À la suite de leur union, Ma et Guiying se retrouvent ensemble comme des étrangers, tous deux habitués à l’isolement et aux humiliations. Le couple se lance alors dans la fondation de son propre foyer. En s’ouvrant peu à peu, Ma et Guiying apprennent à se rapprocher, à s’exprimer, à prendre soin l’un de l’autre et à se sourire – ceci tout en poursuivant leur labeur sans fin dans les champs, afin de gagner de quoi vivre ou survivre et tenter de fonder leur propre foyer.

Ma est sollicité pour donner son sang, très rare,"un sang de penda", à Zhang Yongfu, le propriétaire de la coopérative. Si celui-ci meurt, il ne sera pas en mesure de payer les paysans pour leur récolte affirme son fils. Ma le donne gratuitement, c'est le début de son exploitation...

CONTEXTE DE LA CHINE D’AUJOURD’HUI d’après Nathalie Bao-Götsch, Magazin trigon-film n°95 :

Pour le parti communiste chinois, l’année 2021 a marqué une étape importante. Lors de la fondation du parti à Shanghai cent ans auparavant, la première pierre de la Chine moderne avait été posée.
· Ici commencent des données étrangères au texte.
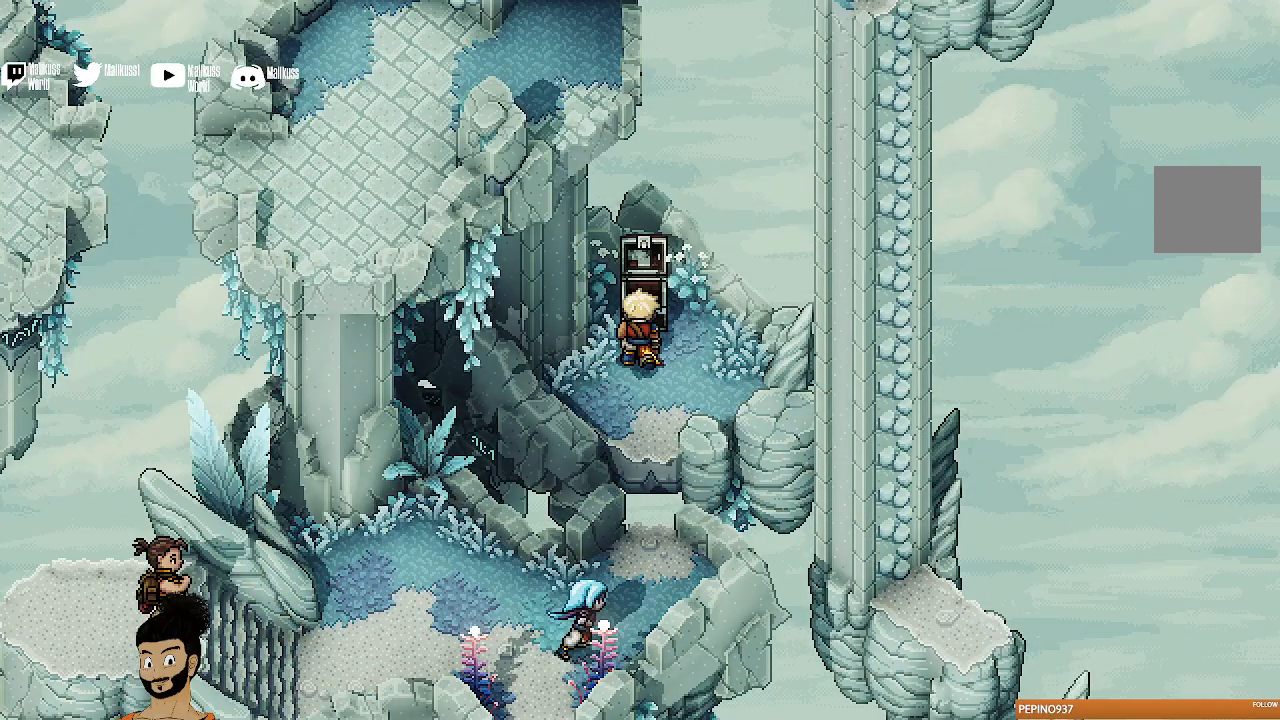
{"buttons": [], "left_stick": "down", "events": [[33, "A", "up"], [67, "left_stick", "up-right"], [267, "left_stick", "right"], [367, "left_stick", "center"], [400, "A", "down"], [433, "left_stick", "down"], [500, "A", "up"]]}
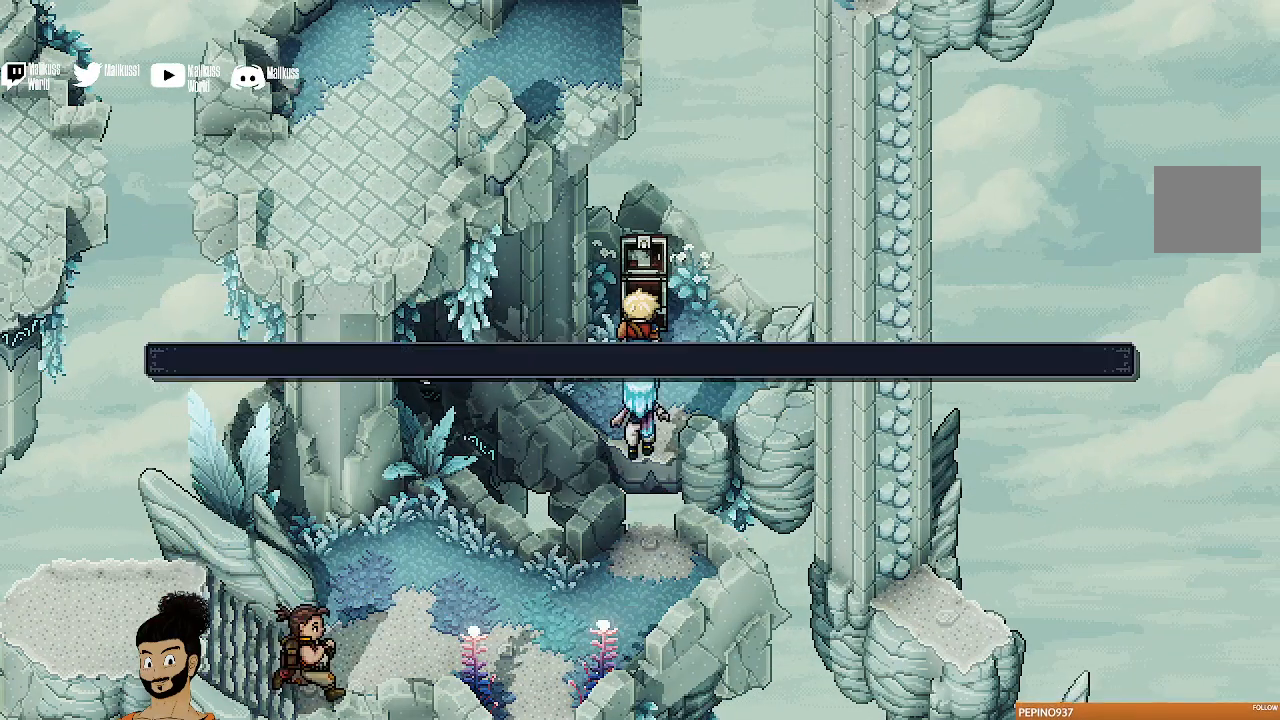
{"buttons": ["A"], "left_stick": "down", "events": [[500, "A", "down"]]}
Lors du dernier congrès du parti, Xi Jinping, son président et secrétaire général, a annoncé fièrement que la Chine avait remporté une «victoire totale» dans sa lutte contre la pauvreté. Sortir le peuple chinois de la pauvreté absolue était l’un de ses objectifs déclarés lorsqu’il était arrivé au pouvoir en 2012. Pour ce faire, un vaste programme de lutte contre la pauvreté a été lancé dès 2013, grâce auquel 99 millions de Chinois ont pu dépasser le seuil de pauvreté fixé à au moins 2,30 dollars de revenu par jour. Ce grand objectif a donc été atteint juste à temps pour le centenaire du parti.

En considérant l’évolution de la Chine depuis les années 1980, lorsque la politique de «réforme et d’ouverture» de Deng Xiaoping a commencé à produire ses effets, l’on peut malgré tout constater un certain nombre d’acquis: le pays s’est ouvert et les conditions de vie de centaines de millions de personnes se sont nettement améliorées au cours des trois dernières décennies. Si ces évolutions sont bien visibles dans les centres urbains, l’attention se porte rarement sur les changements survenus dans les campagnes chinoises, où en 2020 vivait encore 40% de la population, soit environ 560 millions de personnes.

Le réalisateur Li Ruijun a lui-même grandi à la campagne et son «Retour de hirondelles» offre un rare aperçu de la Chine rurale. Dans ses interviews, le cinéaste a exprimé à plusieurs reprises à quel point il était important pour lui de pouvoir diffuser ses films en Chine, même s’il sait qu’il doit pour cela se plier à la censure. Dans ce contexte, son film revêt une importance particulière, même si son contexte n’est pas forcément aisé à saisir – et ce en raison des nombreuses omissions ou allusions voilées qu’il comporte afin de passer l’épreuve des commissions de censure.

Ma Youtie et Cao Guiying vivent dans un petit village de la province du Gansu, au nordouest de la Chine, là où le réalisateur a lui-même grandi. Cette région se situe entre le Tibet et la Mongolie intérieure, en partie aussi dans le désert de Gobi, et est traversée par le fleuve Jaune. L’exploitation minière et l’industrie font partie des principaux secteurs économiques de la région, bien qu’une grande partie de la population continue de travailler dans l’agriculture. Celle-ci est toutefois confrontée à de graves problèmes, comme non seulement la sécheresse, l’érosion des sols et la désertification, mais aussi la pollution et l’exode rural.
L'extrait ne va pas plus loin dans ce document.